Extracted data:

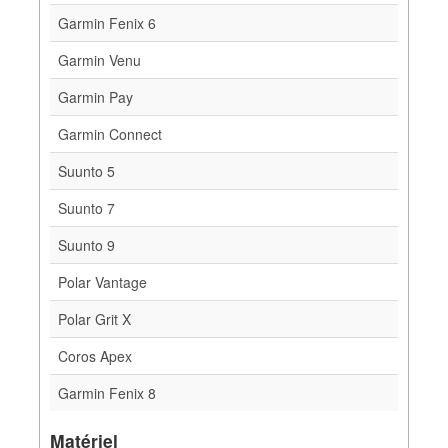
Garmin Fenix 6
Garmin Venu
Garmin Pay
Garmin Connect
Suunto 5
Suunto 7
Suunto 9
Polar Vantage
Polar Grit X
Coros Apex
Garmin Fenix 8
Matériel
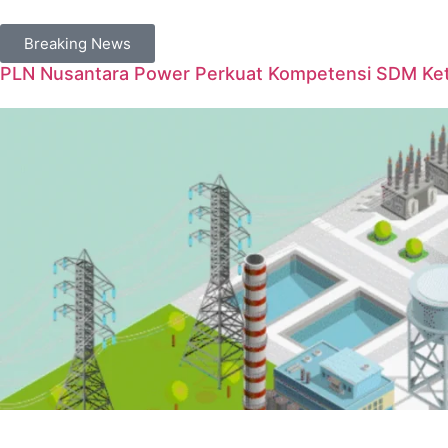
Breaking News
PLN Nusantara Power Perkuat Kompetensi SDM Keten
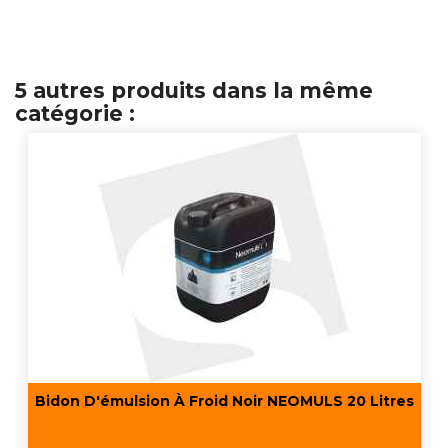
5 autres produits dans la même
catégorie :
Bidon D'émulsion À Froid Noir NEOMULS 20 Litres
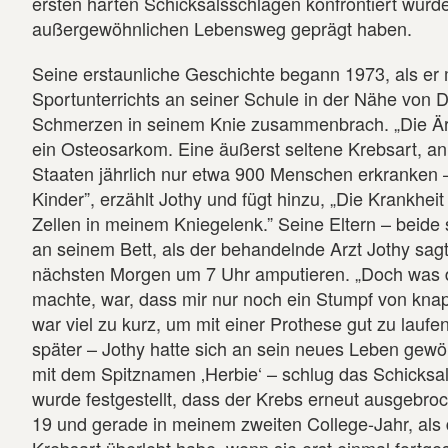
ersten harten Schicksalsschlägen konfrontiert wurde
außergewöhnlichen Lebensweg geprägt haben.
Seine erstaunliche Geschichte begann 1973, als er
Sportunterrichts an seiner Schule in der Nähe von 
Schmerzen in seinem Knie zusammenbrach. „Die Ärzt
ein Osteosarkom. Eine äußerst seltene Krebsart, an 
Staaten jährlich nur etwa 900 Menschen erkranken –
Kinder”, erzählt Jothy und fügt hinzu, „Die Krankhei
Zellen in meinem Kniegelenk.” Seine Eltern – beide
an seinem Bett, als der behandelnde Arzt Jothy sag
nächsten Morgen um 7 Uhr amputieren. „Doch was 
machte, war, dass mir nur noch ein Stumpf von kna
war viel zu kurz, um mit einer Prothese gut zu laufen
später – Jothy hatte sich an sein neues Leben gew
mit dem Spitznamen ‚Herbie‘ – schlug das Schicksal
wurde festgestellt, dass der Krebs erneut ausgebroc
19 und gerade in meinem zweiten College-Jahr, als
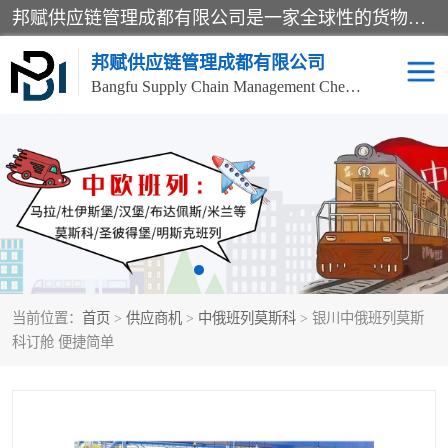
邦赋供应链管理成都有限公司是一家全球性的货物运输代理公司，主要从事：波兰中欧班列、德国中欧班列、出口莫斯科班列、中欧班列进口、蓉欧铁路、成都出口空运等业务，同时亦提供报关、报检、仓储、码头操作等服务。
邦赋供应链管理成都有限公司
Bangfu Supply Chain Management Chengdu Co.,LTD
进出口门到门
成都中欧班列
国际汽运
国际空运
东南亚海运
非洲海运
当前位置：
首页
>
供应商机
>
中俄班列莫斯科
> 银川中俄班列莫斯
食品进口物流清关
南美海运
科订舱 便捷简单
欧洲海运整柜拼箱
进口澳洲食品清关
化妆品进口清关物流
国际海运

What you should do: Write out the material above exactly. Skip the pictures.

Solution to this task:
Garmin Fenix 6
Garmin Venu
Garmin Pay
Garmin Connect
Suunto 5
Suunto 7
Suunto 9
Polar Vantage
Polar Grit X
Coros Apex
Garmin Fenix 8
Matériel
Breaking News
PLN Nusantara Power Perkuat Kompetensi SDM Keten
5 autres produits dans la même
catégorie :
Bidon D'émulsion À Froid Noir NEOMULS 20 Litres
ersten harten Schicksalsschlägen konfrontiert wurde
außergewöhnlichen Lebensweg geprägt haben.
Seine erstaunliche Geschichte begann 1973, als er
Sportunterrichts an seiner Schule in der Nähe von 
Schmerzen in seinem Knie zusammenbrach. „Die Ärzt
ein Osteosarkom. Eine äußerst seltene Krebsart, an 
Staaten jährlich nur etwa 900 Menschen erkranken –
Kinder”, erzählt Jothy und fügt hinzu, „Die Krankhei
Zellen in meinem Kniegelenk.” Seine Eltern – beide
an seinem Bett, als der behandelnde Arzt Jothy sag
nächsten Morgen um 7 Uhr amputieren. „Doch was 
machte, war, dass mir nur noch ein Stumpf von kna
war viel zu kurz, um mit einer Prothese gut zu laufen
später – Jothy hatte sich an sein neues Leben gew
mit dem Spitznamen ‚Herbie‘ – schlug das Schicksal
wurde festgestellt, dass der Krebs erneut ausgebroc
19 und gerade in meinem zweiten College-Jahr, als
邦赋供应链管理成都有限公司是一家全球性的货物运输代理公司，主要从事：波兰中欧班列、德国中欧班列、出口莫斯科班列、中欧班列进口、蓉欧铁路、成都出口空运等业务，同时亦提供报关、报检、仓储、码头操作等服务。
邦赋供应链管理成都有限公司
Bangfu Supply Chain Management Chengdu Co.,LTD
进出口门到门
成都中欧班列
国际汽运
国际空运
东南亚海运
非洲海运
当前位置：
首页
>
供应商机
>
中俄班列莫斯科
> 银川中俄班列莫斯
食品进口物流清关
南美海运
科订舱 便捷简单
欧洲海运整柜拼箱
进口澳洲食品清关
化妆品进口清关物流
国际海运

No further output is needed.